## Complete the following
1. In the review of The Sea House, what do Ruth and Michael find buried under the floorboards?
2. Please return the passage of the review of The Sea House between "Title: The Sea" and "the sea. (69-70)", inclusive.

Title: The Sea House
Author: Elisabeth Gifford
Length: 308 pages
My star rating: ★ ★ ★ ¼
The Selkie man made straight for the shore and sat down near the hissing surf. … The ocean around him was out to entice that morning with twenty shades of blue and green, but he sat and gazed far beyond, where the sea dipped over the curve of the earth, beyond where the boldest fishing boat had ever traveled—to a place where Ishbel could never follow him.
But he could not go back there. Ishbel had hidden away his Selkie skin and she meant to keep it hidden away.
Ishbel was not cruel to keep him. She knew then that the Selkie man loved her. He would sing her songs in a strange piercing voice that Ishbel knew were for her, and yet day after day he made his way back to the shore and sang quietly, sadly, to the sea. (69-70)
As they renovate their seaside house in the Outer Hebrides, Ruth and her husband Michael discover the remains of a “mermaid” baby buried under the floorboards. Shortly thereafter, Ruth discovers that she is pregnant. She attempts to discover the child’s identity even while her pregnancy forces her to come to terms with her own traumatic childhood. Woven between Ruth’s narrative are those of Alexander Ferguson, the reverend who lived in the Sea House around the time the “mermaid” baby was interred there; and of his maid, Moira. Alexander is determined to find evidence for the existence of selkies—seals that, according to local mythology, could remove their skin and become human. The orphaned Moira is equally determined to make the local landlord, Lord Mastone, pay for his crimes against her people.
For the first two thirds of the novel, these timelines work decently well together. Ruth’s begins in the 1990s (rather than the present-day) for some arbitrary reason, but they still make a kind of sense together since Ruth is trying to unravel a mystery that occurred during Alexander’s time at the Sea House (1860).
The narrative structure reminded me a lot of The Book of Speculation, though I enjoyed that one more.
But I really picked up this book for the selkie and mythology elements. They seemed to have great promise, but then just petered out in the last third of the book.

## Data listing
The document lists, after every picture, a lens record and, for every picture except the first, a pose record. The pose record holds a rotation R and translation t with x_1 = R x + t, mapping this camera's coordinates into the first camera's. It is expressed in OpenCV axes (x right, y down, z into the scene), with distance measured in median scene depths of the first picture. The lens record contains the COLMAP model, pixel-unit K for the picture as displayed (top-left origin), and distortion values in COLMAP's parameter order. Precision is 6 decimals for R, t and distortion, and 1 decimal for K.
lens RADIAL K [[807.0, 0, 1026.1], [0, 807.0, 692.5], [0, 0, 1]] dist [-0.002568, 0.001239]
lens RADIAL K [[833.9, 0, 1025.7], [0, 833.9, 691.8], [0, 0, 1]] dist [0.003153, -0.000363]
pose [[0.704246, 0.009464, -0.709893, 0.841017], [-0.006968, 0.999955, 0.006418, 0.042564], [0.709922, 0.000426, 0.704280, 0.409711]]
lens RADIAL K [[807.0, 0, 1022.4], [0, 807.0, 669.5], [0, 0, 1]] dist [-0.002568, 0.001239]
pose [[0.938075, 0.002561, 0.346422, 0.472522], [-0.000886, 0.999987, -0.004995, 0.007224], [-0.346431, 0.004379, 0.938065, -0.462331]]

==

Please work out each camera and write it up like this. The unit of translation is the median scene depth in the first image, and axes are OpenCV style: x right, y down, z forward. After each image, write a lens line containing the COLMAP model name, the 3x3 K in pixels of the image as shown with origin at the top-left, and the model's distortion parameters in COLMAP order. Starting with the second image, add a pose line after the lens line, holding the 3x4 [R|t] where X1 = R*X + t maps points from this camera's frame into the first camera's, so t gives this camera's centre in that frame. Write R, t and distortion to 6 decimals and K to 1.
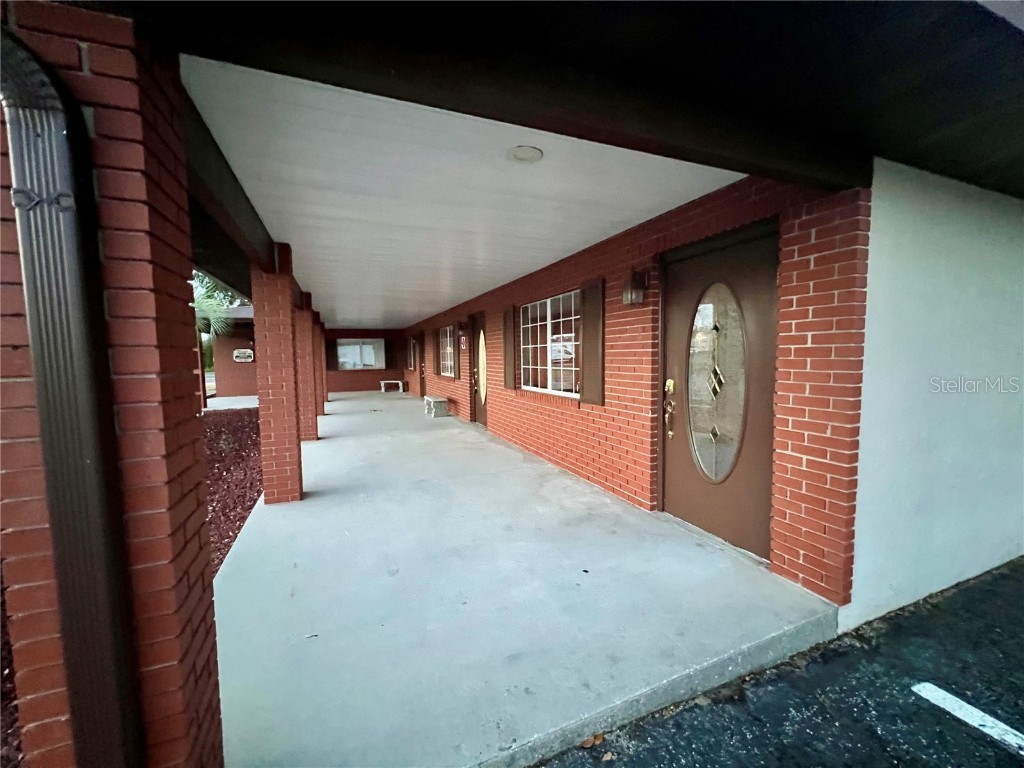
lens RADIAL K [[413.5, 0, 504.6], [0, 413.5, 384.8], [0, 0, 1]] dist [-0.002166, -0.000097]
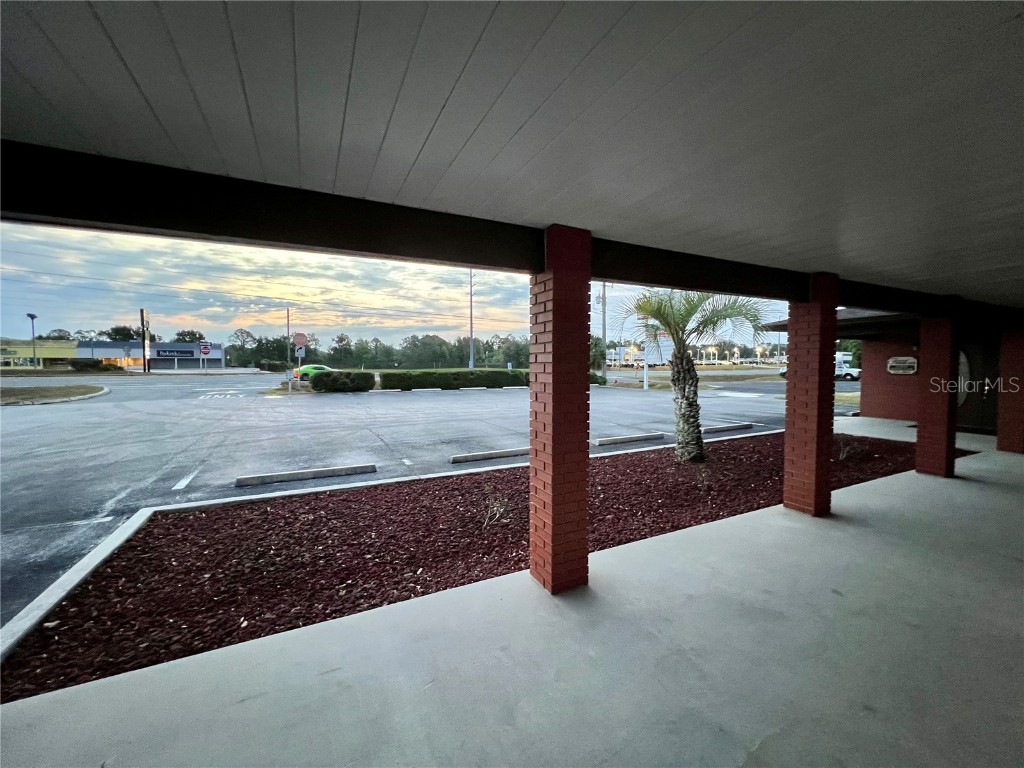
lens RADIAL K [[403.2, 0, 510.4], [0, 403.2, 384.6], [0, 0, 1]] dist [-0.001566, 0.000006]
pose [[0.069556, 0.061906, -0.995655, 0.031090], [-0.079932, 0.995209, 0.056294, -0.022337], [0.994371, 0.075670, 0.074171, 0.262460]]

## Answers provided
1. The remains of a "mermaid" baby.

2.
Title: The Sea House
Author: Elisabeth Gifford
Length: 308 pages
My star rating: ★ ★ ★ ¼
The Selkie man made straight for the shore and sat down near the hissing surf. … The ocean around him was out to entice that morning with twenty shades of blue and green, but he sat and gazed far beyond, where the sea dipped over the curve of the earth, beyond where the boldest fishing boat had ever traveled—to a place where Ishbel could never follow him.
But he could not go back there. Ishbel had hidden away his Selkie skin and she meant to keep it hidden away.
Ishbel was not cruel to keep him. She knew then that the Selkie man loved her. He would sing her songs in a strange piercing voice that Ishbel knew were for her, and yet day after day he made his way back to the shore and sang quietly, sadly, to the sea. (69-70)